In my first real relationship I didn't just lose the person I loved, I lost the best friend that helped me without knowing it. I lost my first best friend by knowingly breaking both of our hearts for what I believed to be the greater good. I never got my best friend back so I was lonely for a while.
During my second relationship, marriage had already been legalized and I had found a reliable and trustworthy friend in my partner. Everything clicked perfectly. We had similar interests and experiences. Until one day we didn't and we broke up. I lost my illusion of marriage and a family with kids and a house as well as a friend. I vowed to stay single until I found someone more in tune with my future plans.
In the blink of an eye, 2 years passed. I was alone, depressed, and debating going back to my roots. I was at one of the lowest points in my life and I was over it.
Now, another 3 years have passed, I'm on track to achieving my dreams. I have my best friend and life partner, we're planning to get married, and yet on my days alone all I feel is loss. I wonder if it'll happen again. And on the days I'm really heartbroken about it, I get an overwhelming desire to throw it all away as opposed to playing the waiting game.
I dreamed the most aggressive answer from you only to receive the most passive one. None.
No coffee
8pm bedtime
School is hard
Brain is fried
I admire you for all you do. We're still as similar as we used to be. You're still strong enough to push through on your own like you've always been. You never needed me or anyone else, but I feel like you just wanted that support. If we had stayed friends and I hadn't pushed it too far, maybe we both could have been in a better place. Maybe not.

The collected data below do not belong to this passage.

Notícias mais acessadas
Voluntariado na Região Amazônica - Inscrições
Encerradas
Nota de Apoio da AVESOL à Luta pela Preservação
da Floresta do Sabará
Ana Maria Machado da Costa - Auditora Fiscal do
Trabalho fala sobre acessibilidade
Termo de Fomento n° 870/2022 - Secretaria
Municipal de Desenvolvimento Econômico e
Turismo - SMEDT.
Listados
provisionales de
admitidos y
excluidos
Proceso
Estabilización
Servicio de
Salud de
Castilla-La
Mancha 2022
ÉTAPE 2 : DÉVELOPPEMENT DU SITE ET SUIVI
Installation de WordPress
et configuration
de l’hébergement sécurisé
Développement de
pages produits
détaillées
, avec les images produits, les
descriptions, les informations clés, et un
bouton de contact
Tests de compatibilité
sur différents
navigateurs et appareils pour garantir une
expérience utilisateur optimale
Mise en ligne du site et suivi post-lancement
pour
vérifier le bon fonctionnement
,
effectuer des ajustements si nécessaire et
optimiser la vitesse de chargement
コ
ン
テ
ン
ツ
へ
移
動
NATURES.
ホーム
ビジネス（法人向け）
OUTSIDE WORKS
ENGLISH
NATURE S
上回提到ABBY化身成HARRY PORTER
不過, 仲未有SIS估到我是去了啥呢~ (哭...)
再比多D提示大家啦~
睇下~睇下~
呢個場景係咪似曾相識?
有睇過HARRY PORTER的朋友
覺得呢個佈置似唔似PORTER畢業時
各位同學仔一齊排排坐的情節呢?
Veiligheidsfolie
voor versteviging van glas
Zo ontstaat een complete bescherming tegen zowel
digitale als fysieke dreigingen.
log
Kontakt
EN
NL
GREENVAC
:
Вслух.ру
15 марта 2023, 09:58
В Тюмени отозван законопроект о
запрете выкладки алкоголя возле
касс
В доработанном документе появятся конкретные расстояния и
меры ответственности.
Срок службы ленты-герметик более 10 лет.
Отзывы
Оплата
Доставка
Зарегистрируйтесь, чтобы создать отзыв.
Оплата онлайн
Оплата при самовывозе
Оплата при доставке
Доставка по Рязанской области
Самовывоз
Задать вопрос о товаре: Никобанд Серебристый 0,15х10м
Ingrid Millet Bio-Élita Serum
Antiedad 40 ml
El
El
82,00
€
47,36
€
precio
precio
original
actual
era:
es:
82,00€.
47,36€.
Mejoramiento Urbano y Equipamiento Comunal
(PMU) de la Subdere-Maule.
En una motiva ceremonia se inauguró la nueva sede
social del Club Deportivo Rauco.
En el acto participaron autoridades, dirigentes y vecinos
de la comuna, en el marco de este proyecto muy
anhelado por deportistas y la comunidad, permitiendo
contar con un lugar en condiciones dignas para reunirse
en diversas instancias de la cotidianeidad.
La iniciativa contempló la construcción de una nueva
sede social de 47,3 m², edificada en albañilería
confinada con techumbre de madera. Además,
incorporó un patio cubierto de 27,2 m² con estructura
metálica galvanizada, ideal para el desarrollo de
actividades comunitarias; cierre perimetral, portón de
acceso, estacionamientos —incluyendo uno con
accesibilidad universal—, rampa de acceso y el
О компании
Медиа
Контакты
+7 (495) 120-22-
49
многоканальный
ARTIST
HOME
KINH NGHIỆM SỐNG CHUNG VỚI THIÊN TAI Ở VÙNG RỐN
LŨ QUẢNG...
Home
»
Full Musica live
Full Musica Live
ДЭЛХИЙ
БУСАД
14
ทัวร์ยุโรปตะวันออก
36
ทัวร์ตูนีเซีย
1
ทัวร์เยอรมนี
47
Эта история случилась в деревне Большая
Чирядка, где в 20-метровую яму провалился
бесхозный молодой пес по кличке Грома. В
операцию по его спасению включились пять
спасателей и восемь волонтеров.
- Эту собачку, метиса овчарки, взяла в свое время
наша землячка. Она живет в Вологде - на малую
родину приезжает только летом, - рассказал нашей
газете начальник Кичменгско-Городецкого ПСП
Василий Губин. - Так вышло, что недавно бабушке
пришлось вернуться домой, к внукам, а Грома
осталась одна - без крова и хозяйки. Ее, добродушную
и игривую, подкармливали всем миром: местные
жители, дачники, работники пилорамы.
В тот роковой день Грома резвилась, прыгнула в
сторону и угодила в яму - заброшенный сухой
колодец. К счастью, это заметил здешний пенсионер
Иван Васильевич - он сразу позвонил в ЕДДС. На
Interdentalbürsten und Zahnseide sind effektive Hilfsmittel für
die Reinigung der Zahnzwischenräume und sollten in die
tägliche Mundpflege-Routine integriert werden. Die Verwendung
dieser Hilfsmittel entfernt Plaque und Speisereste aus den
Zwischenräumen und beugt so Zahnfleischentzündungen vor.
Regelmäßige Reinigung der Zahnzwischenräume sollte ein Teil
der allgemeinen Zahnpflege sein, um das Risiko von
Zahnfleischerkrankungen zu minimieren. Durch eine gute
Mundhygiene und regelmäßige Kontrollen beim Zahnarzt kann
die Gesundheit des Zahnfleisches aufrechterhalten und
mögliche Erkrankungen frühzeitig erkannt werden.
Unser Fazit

I will never know, but it is what it is.
I guess if I'm being honest, I'm scared of messing this up.
I'm scared because I don't know if I will ever love you the way you love me.
I'm scared because I feel like I'm reliving my first heartbreak except this time I might be the heartbreaker due to my issues and my need for control.
I want this to work, but it's hard having to fight with myself to become a better person while also having to deal with my family pressure and my own expectations on top of yours.
I never knew ghosts were real until I met you.
Is there such a thing as a coincidence nowadays? 9 years ago you ask me to run away with you. Sure they were dreams of children, but now we can. It can really be just you and me until the end..
I can't justify why your voice is always the one guiding me.
I hate that I answer every time you look for me. I know every time that nothing will change and I'm ok with that, but at the same time, it's easier to not miss someone that doesn't exist.